- PROVIDED INFORMATION -
◆ ◆ ◆

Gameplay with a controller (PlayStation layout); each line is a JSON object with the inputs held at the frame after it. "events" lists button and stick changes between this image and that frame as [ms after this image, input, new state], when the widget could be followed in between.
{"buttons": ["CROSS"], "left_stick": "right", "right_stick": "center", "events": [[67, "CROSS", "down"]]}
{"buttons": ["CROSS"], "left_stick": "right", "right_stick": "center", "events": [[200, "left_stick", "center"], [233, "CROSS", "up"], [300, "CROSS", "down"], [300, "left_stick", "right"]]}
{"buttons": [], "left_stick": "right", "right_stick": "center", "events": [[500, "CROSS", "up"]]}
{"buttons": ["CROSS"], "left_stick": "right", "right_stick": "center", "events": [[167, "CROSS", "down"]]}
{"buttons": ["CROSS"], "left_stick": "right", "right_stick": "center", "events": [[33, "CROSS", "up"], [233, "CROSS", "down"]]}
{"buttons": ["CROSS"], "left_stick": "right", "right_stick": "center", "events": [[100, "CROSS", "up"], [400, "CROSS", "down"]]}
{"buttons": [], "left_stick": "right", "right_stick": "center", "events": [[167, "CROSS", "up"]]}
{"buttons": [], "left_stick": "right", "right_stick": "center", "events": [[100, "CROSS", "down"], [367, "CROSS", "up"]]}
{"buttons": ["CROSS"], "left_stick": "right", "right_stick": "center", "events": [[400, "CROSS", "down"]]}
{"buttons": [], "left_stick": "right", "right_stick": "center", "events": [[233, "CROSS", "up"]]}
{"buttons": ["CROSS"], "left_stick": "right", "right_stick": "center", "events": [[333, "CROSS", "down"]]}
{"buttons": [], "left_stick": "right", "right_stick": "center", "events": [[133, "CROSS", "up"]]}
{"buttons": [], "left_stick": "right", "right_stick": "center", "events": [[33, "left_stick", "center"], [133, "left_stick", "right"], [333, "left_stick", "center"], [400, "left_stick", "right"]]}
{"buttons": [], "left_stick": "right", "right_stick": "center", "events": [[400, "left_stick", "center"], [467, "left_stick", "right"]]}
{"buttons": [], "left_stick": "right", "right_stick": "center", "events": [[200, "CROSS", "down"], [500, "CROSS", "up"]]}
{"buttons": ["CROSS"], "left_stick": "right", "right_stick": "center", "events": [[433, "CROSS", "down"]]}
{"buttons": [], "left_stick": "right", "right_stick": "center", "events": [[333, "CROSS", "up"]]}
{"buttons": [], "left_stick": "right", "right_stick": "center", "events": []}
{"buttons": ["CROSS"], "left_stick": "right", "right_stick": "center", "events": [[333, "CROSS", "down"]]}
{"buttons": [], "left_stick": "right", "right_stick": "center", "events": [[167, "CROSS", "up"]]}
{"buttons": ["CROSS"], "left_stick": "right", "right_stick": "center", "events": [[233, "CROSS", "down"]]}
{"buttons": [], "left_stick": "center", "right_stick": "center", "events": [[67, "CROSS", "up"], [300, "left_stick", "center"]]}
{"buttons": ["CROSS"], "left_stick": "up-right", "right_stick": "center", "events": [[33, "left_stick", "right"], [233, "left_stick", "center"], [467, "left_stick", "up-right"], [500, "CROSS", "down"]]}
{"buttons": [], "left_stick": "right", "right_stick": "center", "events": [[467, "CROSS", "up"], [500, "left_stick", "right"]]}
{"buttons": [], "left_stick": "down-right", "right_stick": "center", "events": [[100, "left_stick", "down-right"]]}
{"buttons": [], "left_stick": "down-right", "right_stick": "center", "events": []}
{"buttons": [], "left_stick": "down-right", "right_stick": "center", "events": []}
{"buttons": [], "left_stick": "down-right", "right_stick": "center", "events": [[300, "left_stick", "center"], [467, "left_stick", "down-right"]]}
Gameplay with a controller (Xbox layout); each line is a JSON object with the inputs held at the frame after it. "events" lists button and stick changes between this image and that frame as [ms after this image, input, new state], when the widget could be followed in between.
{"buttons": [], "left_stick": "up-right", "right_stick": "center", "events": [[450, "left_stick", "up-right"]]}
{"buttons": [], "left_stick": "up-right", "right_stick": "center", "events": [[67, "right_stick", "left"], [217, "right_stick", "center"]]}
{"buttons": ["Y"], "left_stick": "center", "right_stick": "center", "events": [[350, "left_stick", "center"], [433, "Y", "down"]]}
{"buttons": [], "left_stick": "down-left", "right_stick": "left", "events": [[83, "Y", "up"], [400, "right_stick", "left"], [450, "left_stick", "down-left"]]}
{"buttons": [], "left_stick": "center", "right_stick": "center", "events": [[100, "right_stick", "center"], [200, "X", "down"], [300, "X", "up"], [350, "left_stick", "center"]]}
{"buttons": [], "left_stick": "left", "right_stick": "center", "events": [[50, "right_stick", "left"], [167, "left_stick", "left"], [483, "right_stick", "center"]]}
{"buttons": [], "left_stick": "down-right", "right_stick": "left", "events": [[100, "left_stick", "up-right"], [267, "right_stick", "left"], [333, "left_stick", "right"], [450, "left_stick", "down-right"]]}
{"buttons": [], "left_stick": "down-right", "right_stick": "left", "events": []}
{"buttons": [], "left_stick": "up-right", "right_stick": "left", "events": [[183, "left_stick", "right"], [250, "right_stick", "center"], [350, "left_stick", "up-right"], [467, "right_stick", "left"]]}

◆ ◆ ◆

- REQUIREMENT -
Each line above is to be restated exactly.

- RESPONSE -
Gameplay with a controller (PlayStation layout); each line is a JSON object with the inputs held at the frame after it. "events" lists button and stick changes between this image and that frame as [ms after this image, input, new state], when the widget could be followed in between.
{"buttons": ["CROSS"], "left_stick": "right", "right_stick": "center", "events": [[67, "CROSS", "down"]]}
{"buttons": ["CROSS"], "left_stick": "right", "right_stick": "center", "events": [[200, "left_stick", "center"], [233, "CROSS", "up"], [300, "CROSS", "down"], [300, "left_stick", "right"]]}
{"buttons": [], "left_stick": "right", "right_stick": "center", "events": [[500, "CROSS", "up"]]}
{"buttons": ["CROSS"], "left_stick": "right", "right_stick": "center", "events": [[167, "CROSS", "down"]]}
{"buttons": ["CROSS"], "left_stick": "right", "right_stick": "center", "events": [[33, "CROSS", "up"], [233, "CROSS", "down"]]}
{"buttons": ["CROSS"], "left_stick": "right", "right_stick": "center", "events": [[100, "CROSS", "up"], [400, "CROSS", "down"]]}
{"buttons": [], "left_stick": "right", "right_stick": "center", "events": [[167, "CROSS", "up"]]}
{"buttons": [], "left_stick": "right", "right_stick": "center", "events": [[100, "CROSS", "down"], [367, "CROSS", "up"]]}
{"buttons": ["CROSS"], "left_stick": "right", "right_stick": "center", "events": [[400, "CROSS", "down"]]}
{"buttons": [], "left_stick": "right", "right_stick": "center", "events": [[233, "CROSS", "up"]]}
{"buttons": ["CROSS"], "left_stick": "right", "right_stick": "center", "events": [[333, "CROSS", "down"]]}
{"buttons": [], "left_stick": "right", "right_stick": "center", "events": [[133, "CROSS", "up"]]}
{"buttons": [], "left_stick": "right", "right_stick": "center", "events": [[33, "left_stick", "center"], [133, "left_stick", "right"], [333, "left_stick", "center"], [400, "left_stick", "right"]]}
{"buttons": [], "left_stick": "right", "right_stick": "center", "events": [[400, "left_stick", "center"], [467, "left_stick", "right"]]}
{"buttons": [], "left_stick": "right", "right_stick": "center", "events": [[200, "CROSS", "down"], [500, "CROSS", "up"]]}
{"buttons": ["CROSS"], "left_stick": "right", "right_stick": "center", "events": [[433, "CROSS", "down"]]}
{"buttons": [], "left_stick": "right", "right_stick": "center", "events": [[333, "CROSS", "up"]]}
{"buttons": [], "left_stick": "right", "right_stick": "center", "events": []}
{"buttons": ["CROSS"], "left_stick": "right", "right_stick": "center", "events": [[333, "CROSS", "down"]]}
{"buttons": [], "left_stick": "right", "right_stick": "center", "events": [[167, "CROSS", "up"]]}
{"buttons": ["CROSS"], "left_stick": "right", "right_stick": "center", "events": [[233, "CROSS", "down"]]}
{"buttons": [], "left_stick": "center", "right_stick": "center", "events": [[67, "CROSS", "up"], [300, "left_stick", "center"]]}
{"buttons": ["CROSS"], "left_stick": "up-right", "right_stick": "center", "events": [[33, "left_stick", "right"], [233, "left_stick", "center"], [467, "left_stick", "up-right"], [500, "CROSS", "down"]]}
{"buttons": [], "left_stick": "right", "right_stick": "center", "events": [[467, "CROSS", "up"], [500, "left_stick", "right"]]}
{"buttons": [], "left_stick": "down-right", "right_stick": "center", "events": [[100, "left_stick", "down-right"]]}
{"buttons": [], "left_stick": "down-right", "right_stick": "center", "events": []}
{"buttons": [], "left_stick": "down-right", "right_stick": "center", "events": []}
{"buttons": [], "left_stick": "down-right", "right_stick": "center", "events": [[300, "left_stick", "center"], [467, "left_stick", "down-right"]]}
Gameplay with a controller (Xbox layout); each line is a JSON object with the inputs held at the frame after it. "events" lists button and stick changes between this image and that frame as [ms after this image, input, new state], when the widget could be followed in between.
{"buttons": [], "left_stick": "up-right", "right_stick": "center", "events": [[450, "left_stick", "up-right"]]}
{"buttons": [], "left_stick": "up-right", "right_stick": "center", "events": [[67, "right_stick", "left"], [217, "right_stick", "center"]]}
{"buttons": ["Y"], "left_stick": "center", "right_stick": "center", "events": [[350, "left_stick", "center"], [433, "Y", "down"]]}
{"buttons": [], "left_stick": "down-left", "right_stick": "left", "events": [[83, "Y", "up"], [400, "right_stick", "left"], [450, "left_stick", "down-left"]]}
{"buttons": [], "left_stick": "center", "right_stick": "center", "events": [[100, "right_stick", "center"], [200, "X", "down"], [300, "X", "up"], [350, "left_stick", "center"]]}
{"buttons": [], "left_stick": "left", "right_stick": "center", "events": [[50, "right_stick", "left"], [167, "left_stick", "left"], [483, "right_stick", "center"]]}
{"buttons": [], "left_stick": "down-right", "right_stick": "left", "events": [[100, "left_stick", "up-right"], [267, "right_stick", "left"], [333, "left_stick", "right"], [450, "left_stick", "down-right"]]}
{"buttons": [], "left_stick": "down-right", "right_stick": "left", "events": []}
{"buttons": [], "left_stick": "up-right", "right_stick": "left", "events": [[183, "left_stick", "right"], [250, "right_stick", "center"], [350, "left_stick", "up-right"], [467, "right_stick", "left"]]}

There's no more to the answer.